» Directions for this task: "bâtiment" appears in how many lines of the entries? State only the number.

» Material for the task:
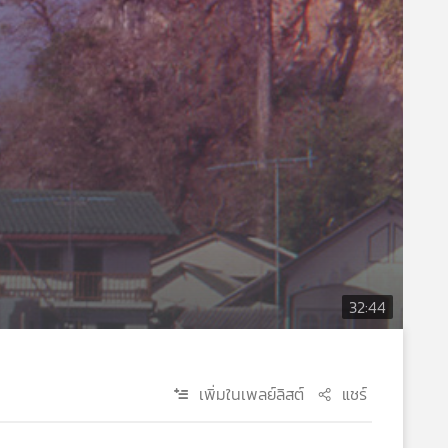
32:44
เพิ่มในเพลย์ลิสต์
แชร์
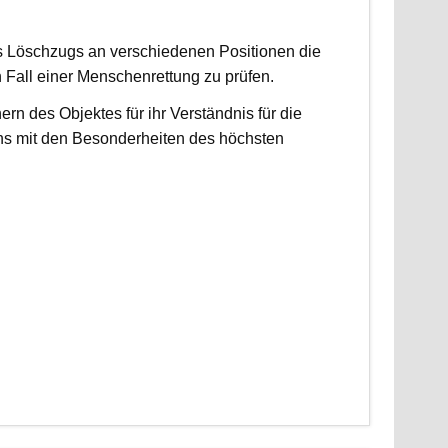
es Löschzugs an verschiedenen Positionen die
n Fall einer Menschenrettung zu prüfen.
 des Objektes für ihr Verständnis für die
ns mit den Besonderheiten des höchsten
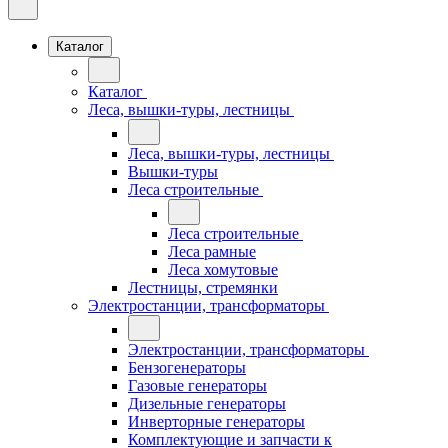
Каталог
Каталог
Леса, вышки-туры, лестницы
Леса, вышки-туры, лестницы
Вышки-туры
Леса строительные
Леса строительные
Леса рамные
Леса хомутовые
Лестницы, стремянки
Электростанции, трансформаторы
Электростанции, трансформаторы
Бензогенераторы
Газовые генераторы
Дизельные генераторы
Инверторные генераторы
Комплектующие и запчасти к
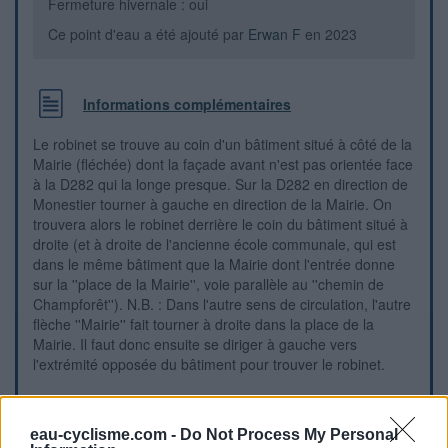
Fermeture hivernale : oui
Ce point d'eau a été ajouté par
Erwan F
en 2023
Informations complémentaires
Le robinet se trouve au coin d'un bâtiment situé à côté de la
Mairie (fléchée) dont la façade avant n'est pas orientée face
à la D282 qui la longe presque. Sur la D282 en direction de
Monestier tourner à gauche en direction de la Mairie. On
trouvera alors le robinet derrière le coin du bâtiment situé à
droite (et à droite de l'ancienne école communale, qui est
dans le même bâtiment que la Mairie dont l'entrée donne
sur la ''place de la Mairie'', voie parallèle au ''chemin de
Champforêt''). N.B. : Dans l'autre sens de circulation, l'autre
flèche ''Mairie'' fait tourner à droite dans la place de la
Mairie. Il faut donc ensuite se diriger à gauche vers
l'extrémité opposée du bâtiment pour trouver le robinet.
Repères visuels
eau-cyclisme.com -
Do Not Process My Personal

» Output of the task: 4